## Task description
Rename "руководитель" to "наставник" throughout the lines below and output them with nothing else altered.

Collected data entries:
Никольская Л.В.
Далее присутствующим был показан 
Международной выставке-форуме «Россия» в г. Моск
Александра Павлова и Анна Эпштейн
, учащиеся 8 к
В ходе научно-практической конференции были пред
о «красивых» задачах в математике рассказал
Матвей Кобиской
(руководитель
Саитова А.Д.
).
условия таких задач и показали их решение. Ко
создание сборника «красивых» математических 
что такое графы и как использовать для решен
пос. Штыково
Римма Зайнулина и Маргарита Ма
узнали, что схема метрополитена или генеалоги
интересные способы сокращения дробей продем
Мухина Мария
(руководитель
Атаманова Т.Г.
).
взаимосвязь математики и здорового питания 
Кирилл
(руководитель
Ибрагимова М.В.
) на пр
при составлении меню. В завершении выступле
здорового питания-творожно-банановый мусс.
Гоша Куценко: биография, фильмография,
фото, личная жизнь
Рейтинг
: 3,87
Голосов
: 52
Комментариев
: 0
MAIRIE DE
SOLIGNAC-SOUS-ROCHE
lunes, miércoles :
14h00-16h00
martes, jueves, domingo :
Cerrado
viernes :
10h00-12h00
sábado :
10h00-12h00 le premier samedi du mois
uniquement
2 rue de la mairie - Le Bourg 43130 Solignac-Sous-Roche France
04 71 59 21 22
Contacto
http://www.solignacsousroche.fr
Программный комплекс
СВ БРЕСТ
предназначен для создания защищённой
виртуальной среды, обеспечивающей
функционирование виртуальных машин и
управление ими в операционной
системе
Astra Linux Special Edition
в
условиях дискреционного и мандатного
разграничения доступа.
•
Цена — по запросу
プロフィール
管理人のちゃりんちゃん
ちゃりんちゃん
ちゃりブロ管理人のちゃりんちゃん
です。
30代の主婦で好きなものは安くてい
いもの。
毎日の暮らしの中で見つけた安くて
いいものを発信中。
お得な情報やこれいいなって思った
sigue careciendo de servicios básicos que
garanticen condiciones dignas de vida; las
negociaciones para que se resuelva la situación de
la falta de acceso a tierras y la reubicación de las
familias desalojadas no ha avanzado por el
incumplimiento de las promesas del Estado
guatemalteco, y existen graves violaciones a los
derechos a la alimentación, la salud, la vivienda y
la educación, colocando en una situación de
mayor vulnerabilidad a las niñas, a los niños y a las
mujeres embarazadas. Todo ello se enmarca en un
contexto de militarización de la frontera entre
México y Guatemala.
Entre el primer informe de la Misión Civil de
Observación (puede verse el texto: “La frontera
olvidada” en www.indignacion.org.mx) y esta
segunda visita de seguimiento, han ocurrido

## The answer
Никольская Л.В.
Далее присутствующим был показан 
Международной выставке-форуме «Россия» в г. Моск
Александра Павлова и Анна Эпштейн
, учащиеся 8 к
В ходе научно-практической конференции были пред
о «красивых» задачах в математике рассказал
Матвей Кобиской
(наставник
Саитова А.Д.
).
условия таких задач и показали их решение. Ко
создание сборника «красивых» математических 
что такое графы и как использовать для решен
пос. Штыково
Римма Зайнулина и Маргарита Ма
узнали, что схема метрополитена или генеалоги
интересные способы сокращения дробей продем
Мухина Мария
(наставник
Атаманова Т.Г.
).
взаимосвязь математики и здорового питания 
Кирилл
(наставник
Ибрагимова М.В.
) на пр
при составлении меню. В завершении выступле
здорового питания-творожно-банановый мусс.
Гоша Куценко: биография, фильмография,
фото, личная жизнь
Рейтинг
: 3,87
Голосов
: 52
Комментариев
: 0
MAIRIE DE
SOLIGNAC-SOUS-ROCHE
lunes, miércoles :
14h00-16h00
martes, jueves, domingo :
Cerrado
viernes :
10h00-12h00
sábado :
10h00-12h00 le premier samedi du mois
uniquement
2 rue de la mairie - Le Bourg 43130 Solignac-Sous-Roche France
04 71 59 21 22
Contacto
http://www.solignacsousroche.fr
Программный комплекс
СВ БРЕСТ
предназначен для создания защищённой
виртуальной среды, обеспечивающей
функционирование виртуальных машин и
управление ими в операционной
системе
Astra Linux Special Edition
в
условиях дискреционного и мандатного
разграничения доступа.
•
Цена — по запросу
プロフィール
管理人のちゃりんちゃん
ちゃりんちゃん
ちゃりブロ管理人のちゃりんちゃん
です。
30代の主婦で好きなものは安くてい
いもの。
毎日の暮らしの中で見つけた安くて
いいものを発信中。
お得な情報やこれいいなって思った
sigue careciendo de servicios básicos que
garanticen condiciones dignas de vida; las
negociaciones para que se resuelva la situación de
la falta de acceso a tierras y la reubicación de las
familias desalojadas no ha avanzado por el
incumplimiento de las promesas del Estado
guatemalteco, y existen graves violaciones a los
derechos a la alimentación, la salud, la vivienda y
la educación, colocando en una situación de
mayor vulnerabilidad a las niñas, a los niños y a las
mujeres embarazadas. Todo ello se enmarca en un
contexto de militarización de la frontera entre
México y Guatemala.
Entre el primer informe de la Misión Civil de
Observación (puede verse el texto: “La frontera
olvidada” en www.indignacion.org.mx) y esta
segunda visita de seguimiento, han ocurrido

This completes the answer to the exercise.